- Opening Delimiter -
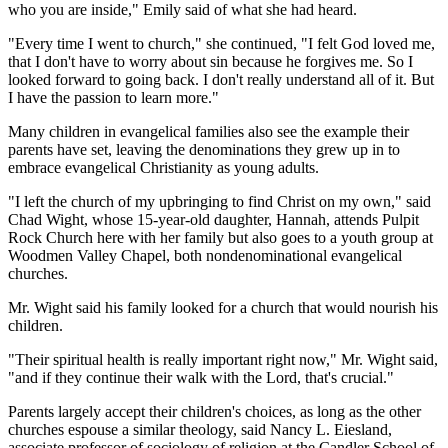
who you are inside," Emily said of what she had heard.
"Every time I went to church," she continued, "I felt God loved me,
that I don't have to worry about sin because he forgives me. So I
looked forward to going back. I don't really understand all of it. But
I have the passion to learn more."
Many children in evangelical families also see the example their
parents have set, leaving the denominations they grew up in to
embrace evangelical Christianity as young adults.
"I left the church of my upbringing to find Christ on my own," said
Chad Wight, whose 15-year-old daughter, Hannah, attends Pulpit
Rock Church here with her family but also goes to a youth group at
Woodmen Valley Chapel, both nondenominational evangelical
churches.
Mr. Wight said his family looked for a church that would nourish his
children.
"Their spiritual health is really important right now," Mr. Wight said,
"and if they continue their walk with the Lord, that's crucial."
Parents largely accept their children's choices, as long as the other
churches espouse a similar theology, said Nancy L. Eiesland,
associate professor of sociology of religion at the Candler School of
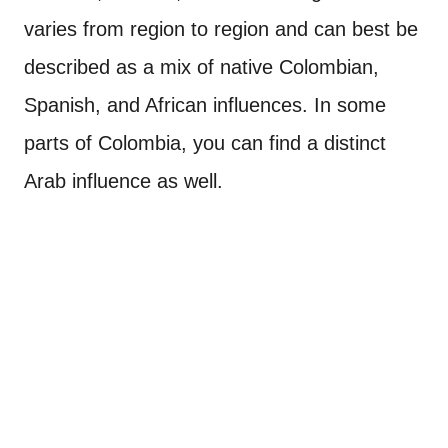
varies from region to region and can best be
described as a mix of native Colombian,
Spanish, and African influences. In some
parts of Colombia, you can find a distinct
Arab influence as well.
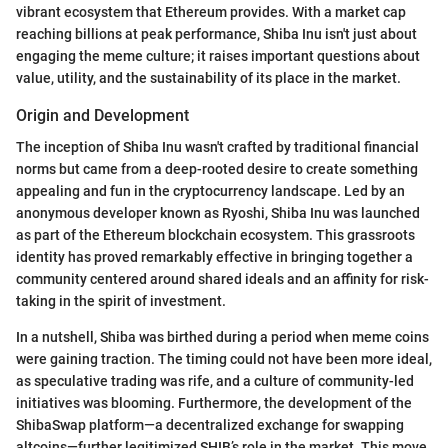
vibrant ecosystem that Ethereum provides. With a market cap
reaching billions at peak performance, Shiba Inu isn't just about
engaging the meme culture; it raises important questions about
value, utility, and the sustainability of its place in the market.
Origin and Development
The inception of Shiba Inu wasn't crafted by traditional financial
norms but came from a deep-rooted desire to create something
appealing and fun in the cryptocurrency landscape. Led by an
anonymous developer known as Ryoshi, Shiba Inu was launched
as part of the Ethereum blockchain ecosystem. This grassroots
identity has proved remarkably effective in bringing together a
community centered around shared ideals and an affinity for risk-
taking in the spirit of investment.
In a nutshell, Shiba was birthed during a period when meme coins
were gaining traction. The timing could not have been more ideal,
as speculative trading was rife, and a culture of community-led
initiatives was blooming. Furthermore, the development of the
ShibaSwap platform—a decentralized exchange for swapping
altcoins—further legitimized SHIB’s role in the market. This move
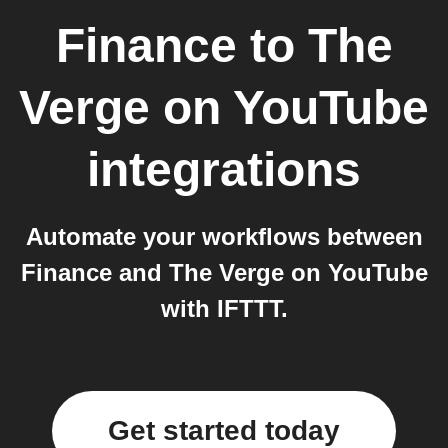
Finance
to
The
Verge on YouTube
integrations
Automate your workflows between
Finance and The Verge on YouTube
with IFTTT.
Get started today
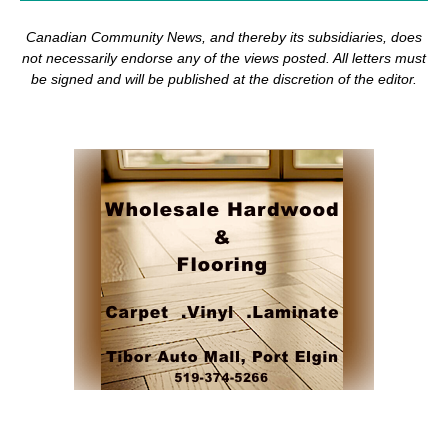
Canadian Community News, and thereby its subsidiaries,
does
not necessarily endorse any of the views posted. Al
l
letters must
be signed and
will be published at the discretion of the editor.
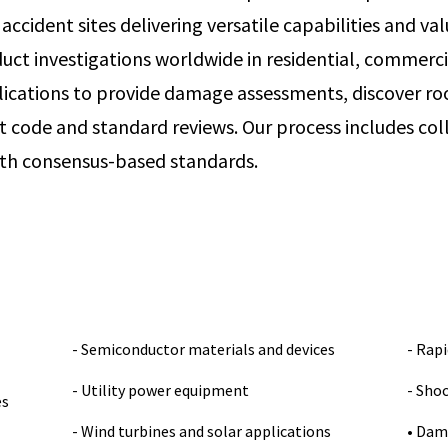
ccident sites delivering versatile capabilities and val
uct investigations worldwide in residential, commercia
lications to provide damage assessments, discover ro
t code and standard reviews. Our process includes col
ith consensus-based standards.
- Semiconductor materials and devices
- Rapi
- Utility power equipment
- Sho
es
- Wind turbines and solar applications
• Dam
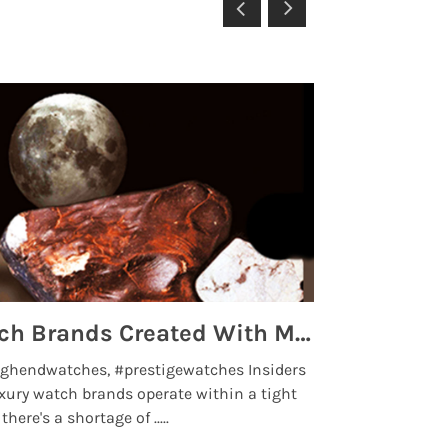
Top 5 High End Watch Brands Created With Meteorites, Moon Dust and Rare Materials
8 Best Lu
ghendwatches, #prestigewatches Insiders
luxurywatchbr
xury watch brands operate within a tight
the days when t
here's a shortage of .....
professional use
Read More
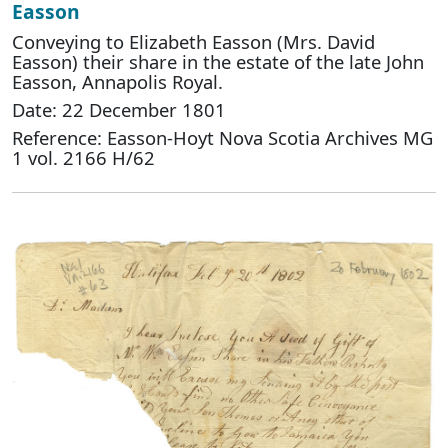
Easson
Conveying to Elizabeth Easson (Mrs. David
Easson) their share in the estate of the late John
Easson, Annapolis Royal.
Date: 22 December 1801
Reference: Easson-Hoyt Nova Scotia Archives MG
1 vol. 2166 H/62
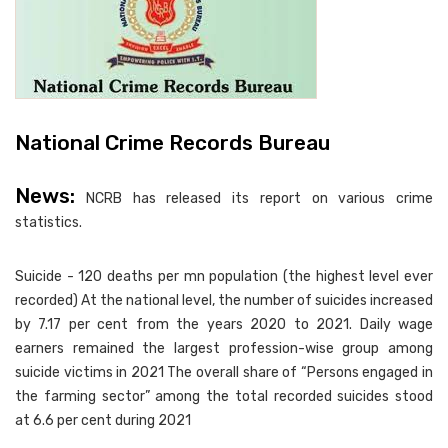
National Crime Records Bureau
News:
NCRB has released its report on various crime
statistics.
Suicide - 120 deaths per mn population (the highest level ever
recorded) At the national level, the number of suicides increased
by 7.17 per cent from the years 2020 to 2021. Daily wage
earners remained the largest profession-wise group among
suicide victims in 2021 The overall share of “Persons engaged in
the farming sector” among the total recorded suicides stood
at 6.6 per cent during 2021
- Closing Delimiter -
## Prompt
Which lines in the data above hold the string "children"? Show each one.

## Solution to this problem
Many children in evangelical families also see the example their
children.
Parents largely accept their children's choices, as long as the other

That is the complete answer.